1. Field of the Invention
The present invention generally relates to power converters and, more particularly, to resonant power converters including synchronous rectifiers having driving arrangements to control the switches thereof.
2. Description of the Prior Art
Many familiar electronic device are designed to operate with a power supply providing a substantially constant voltage while power may ultimately be derived from alternating current distribution systems or batteries at a different voltage. Therefore, power conversion arrangements are generally required as power supplies for such devices. Since power supply circuitry to provide a required voltage does not otherwise contribute to the function of the device to which power is supplied, there is a strong incentive to minimize the size and cost of such power supplies.
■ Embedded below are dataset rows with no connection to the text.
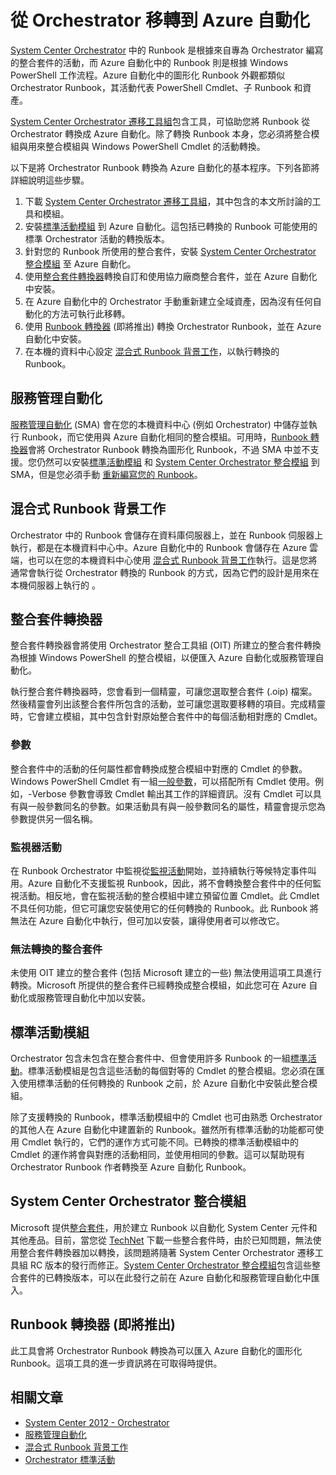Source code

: <properties
   pageTitle="從 Orchestrator 移轉 Runbook 和整合套件"
   description="描述如何將 Runbook 和整合套件從 System Center Orchestrator 移轉到 Azure 自動化。"
   services="automation"
   documentationCenter=""
   authors="bwren"
   manager="stevenka"
   editor="tysonn" />
<tags
   ms.service="automation"
   ms.devlang="na"
   ms.topic="get-started-article"
   ms.tgt_pltfrm="na"
   ms.workload="infrastructure-services"
   ms.date="05/22/2015"
   ms.author="bwren" />


# 從 Orchestrator 移轉到 Azure 自動化

[System Center Orchestrator](http://technet.microsoft.com/library/hh237242.aspx) 中的 Runbook 是根據來自專為 Orchestrator 編寫的整合套件的活動，而 Azure 自動化中的 Runbook 則是根據 Windows PowerShell 工作流程。Azure 自動化中的圖形化 Runbook 外觀都類似 Orchestrator Runbook，其活動代表 PowerShell Cmdlet、子 Runbook 和資產。

[System Center Orchestrator 遷移工具組](http://www.microsoft.com/download/details.aspx?id=47323&WT.mc_id=rss_alldownloads_all)包含工具，可協助您將 Runbook 從 Orchestrator 轉換成 Azure 自動化。除了轉換 Runbook 本身，您必須將整合模組與用來整合模組與 Windows PowerShell Cmdlet 的活動轉換。

以下是將 Orchestrator Runbook 轉換為 Azure 自動化的基本程序。下列各節將詳細說明這些步驟。

1.  下載 [System Center Orchestrator 遷移工具組](http://www.microsoft.com/download/details.aspx?id=47323&WT.mc_id=rss_alldownloads_all)，其中包含的本文所討論的工具和模組。
2.  安裝[標準活動模組](#standard-activities-module) 到 Azure 自動化。這包括已轉換的 Runbook 可能使用的標準 Orchestrator 活動的轉換版本。
2.  針對您的 Runbook 所使用的整合套件，安裝 [System Center Orchestrator 整合模組](#system-center-orchestrator-integration-modules) 至 Azure 自動化。
3.  使用[整合套件轉換器](#integration-pack-converter)轉換自訂和使用協力廠商整合套件，並在 Azure 自動化中安裝。
4.  在 Azure 自動化中的 Orchestrator 手動重新建立全域資產，因為沒有任何自動化的方法可執行此移轉。
5.  使用 [Runbook 轉換器](#runbook-converter-coming-soon) (即將推出) 轉換 Orchestrator Runbook，並在 Azure 自動化中安裝。
6.  在本機的資料中心設定 [混合式 Runbook 背景工作](#hybrid-runbook-worker)，以執行轉換的 Runbook。

## 服務管理自動化

[服務管理自動化](http://technet.microsoft.com/library/dn469260.aspx) (SMA) 會在您的本機資料中心 (例如 Orchestrator) 中儲存並執行 Runbook，而它使用與 Azure 自動化相同的整合模組。可用時，[Runbook 轉換器](#runbook-converter-coming-soon)會將 Orchestrator Runbook 轉換為圖形化 Runbook，不過 SMA 中並不支援。您仍然可以安裝[標準活動模組](#standard-activities-module) 和 [System Center Orchestrator 整合模組](#system-center-orchestrator-integration-modules) 到 SMA，但是您必須手動 [重新編寫您的 Runbook](http://technet.microsoft.com/library/dn469262.aspx)。

## 混合式 Runbook 背景工作

Orchestrator 中的 Runbook 會儲存在資料庫伺服器上，並在 Runbook 伺服器上執行，都是在本機資料中心中。Azure 自動化中的 Runbook 會儲存在 Azure 雲端，也可以在您的本機資料中心使用 [混合式 Runbook 背景工作](automation-hybrid-runbook-worker.md)執行。這是您將通常會執行從 Orchestrator 轉換的 Runbook 的方式，因為它們的設計是用來在本機伺服器上執行的 。

## 整合套件轉換器

整合套件轉換器會將使用 Orchestrator 整合工具組 (OIT) 所建立的整合套件轉換為根據 Windows PowerShell 的整合模組，以便匯入 Azure 自動化或服務管理自動化。

執行整合套件轉換器時，您會看到一個精靈，可讓您選取整合套件 (.oip) 檔案。然後精靈會列出該整合套件所包含的活動，並可讓您選取要移轉的項目。完成精靈時，它會建立模組，其中包含針對原始整合套件中的每個活動相對應的 Cmdlet。


### 參數

整合套件中的活動的任何屬性都會轉換成整合模組中對應的 Cmdlet 的參數。Windows PowerShell Cmdlet 有一組[一般參數](http://technet.microsoft.com/library/hh847884.aspx)，可以搭配所有 Cmdlet 使用。例如，-Verbose 參數會導致 Cmdlet 輸出其工作的詳細資訊。沒有 Cmdlet 可以具有與一般參數同名的參數。如果活動具有與一般參數同名的屬性，精靈會提示您為參數提供另一個名稱。

### 監視器活動

在 Runbook Orchestrator 中監視從[監視活動](http://technet.microsoft.com/library/hh403827.aspx)開始，並持續執行等候特定事件叫用。Azure 自動化不支援監視 Runbook，因此，將不會轉換整合套件中的任何監視活動。相反地，會在監視活動的整合模組中建立預留位置 Cmdlet。此 Cmdlet 不具任何功能，但它可讓您安裝使用它的任何轉換的 Runbook。此 Runbook 將無法在 Azure 自動化中執行，但可加以安裝，讓得使用者可以修改它。

### 無法轉換的整合套件

未使用 OIT 建立的整合套件 (包括 Microsoft 建立的一些) 無法使用這項工具進行轉換。Microsoft 所提供的整合套件已經轉換成整合模組，如此您可在 Azure 自動化或服務管理自動化中加以安裝。


## 標準活動模組

Orchestrator 包含未包含在整合套件中、但會使用許多 Runbook 的一組[標準活動](http://technet.microsoft.com/library/hh403832.aspx)。標準活動模組是包含這些活動的每個對等的 Cmdlet 的整合模組。您必須在匯入使用標準活動的任何轉換的 Runbook 之前，於 Azure 自動化中安裝此整合模組。

除了支援轉換的 Runbook，標準活動模組中的 Cmdlet 也可由熟悉 Orchestrator 的其他人在 Azure 自動化中建置新的 Runbook。雖然所有標準活動的功能都可使用 Cmdlet 執行的，它們的運作方式可能不同。已轉換的標準活動模組中的 Cmdlet 的運作將會與對應的活動相同，並使用相同的參數。這可以幫助現有 Orchestrator Runbook 作者轉換至 Azure 自動化 Runbook。

## System Center Orchestrator 整合模組
Microsoft 提供[整合套件](http://technet.microsoft.com/library/hh295851.aspx)，用於建立 Runbook 以自動化 System Center 元件和其他產品。目前，當您從 [TechNet](http://www.microsoft.com/download/details.aspx?id=39622) 下載一些整合套件時，由於已知問題，無法使用整合套件轉換器加以轉換，該問題將隨著 System Center Orchestrator 遷移工具組 RC 版本的發行而修正。[System Center Orchestrator 整合模組](http://www.microsoft.com/download/details.aspx?id=47324&WT.mc_id=rss_alldownloads_all)包含這些整合套件的已轉換版本，可以在此發行之前在 Azure 自動化和服務管理自動化中匯入。

## Runbook 轉換器 (即將推出)

此工具會將 Orchestrator Runbook 轉換為可以匯入 Azure 自動化的圖形化 Runbook。這項工具的進一步資訊將在可取得時提供。

## 相關文章

- [System Center 2012 - Orchestrator](http://technet.microsoft.com/library/hh237242.aspx)
- [服務管理自動化](https://technet.microsoft.com/library/dn469260.aspx)
- [混合式 Runbook 背景工作](automation-hybrid-runbook-worker.md)
- [Orchestrator 標準活動](http://technet.microsoft.com/library/hh403832.aspx)
 

<!---HONumber=58_postMigration-->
High power density (e.g. low-volume devices capable of supplying a large amount of power) power converters must be of very high efficiency since any losses in the power converter must be dissipated from the low volume and surface of the power converter, itself. Such power converters must also be of high performance to accommodate large changes in load current such as between idle and active power states of a digital processor with acceptable transient response. Applications such as on-board distributed power systems have increased interest in development of power converter densities which exceed 50 Watts per cubic inch and have shifted circuit design emphasis to high frequency (e.g. above 1 MHZ) resonant topologies for practical embodiments of which, efficiencies approaching 90% are required.
While diodes have been used in the past in power converter designs, power MOSFETs have much lower forward voltage drop than, for example, Schottky diodes and thus draw less power. Thus, synchronous rectification, where a transistor is controlled to conduct at approximately the periods that a diode would conduct, has become a design of choice for such applications. However, for a synchronous rectifier (SR) to exhibit an advantage over a Schottky diode, very precise control over the switching control waveform (and thus switching times) is required in order to obtain advantageously reduced switching losses.
Unlike pulse width modulated switching converters which have also been used in such applications, the turn-on times of switches on the primary side of the power converter circuit and the turn-on times of switches in the SR on the secondary side of the circuit are not exactly in phase for resonant converters and thus cannot use the same driving signal for control of conduction times. Otherwise, the SR would conduct recirculating energy, namely a reverse current from the load to the source; thus causing much increased RMS currents and causing efficiency to deteriorate dramatically. So-called reverse recovery losses are due to a component of such reverse current and result from non-ideal diode behavior of switching elements, whether constituted by diodes or the body diode of a transistor such as a MOSFET. Therefore, some different driving arrangement for the SR is required in some types of power converters.
For some types of resonant converters such as parallel resonant converters and series-parallel resonant converters, the transformer winding voltage may be used to drive the SR. However, for other types of synchronous rectifiers such as those in series resonant converters and LLC resonant converters, exemplary circuits of which are illustrated in FIGS. 1 and 2, respectively, the polarity of the voltage on the secondary winding can change only after the SR is turned off. In other words, when the SR is on, the voltage on the secondary winding of a transformer or autotransformer is clamped to the output voltage and thus cannot change polarity before the SR is turned off and, as a result, the voltage on the secondary winding cannot be used to control the SR (e.g. the SR must be controlled prior to the change in polarity on the transformer secondary).
To solve this problem, it has been proposed to utilize the leakage inductance of the transformer to reshape the terminal voltage of the transformer secondary in order to derive a signal to drive the SR. However, due to additional voltage stress caused by such an arrangement, such a solution is only suitable for power converter structures having a very low voltage output, usually limited to a very few volts. Further, such an arrangement is strongly dependent on di/dt effects.
It has also been proposed to use transformer secondary currents for SR control drive signals: when the body diode of the SR conducts, the SR is turned on and when the current becomes zero or becomes negative, the SR is turned off. However, this proposed SR control scheme suffers from the obvious drawbacks that a current transformer is awkward to incorporate into a power converter (due to its size) and leads to increased size and cost while its insertion inductance greatly compromises high frequency performance such as high voltage stress and higher switching losses.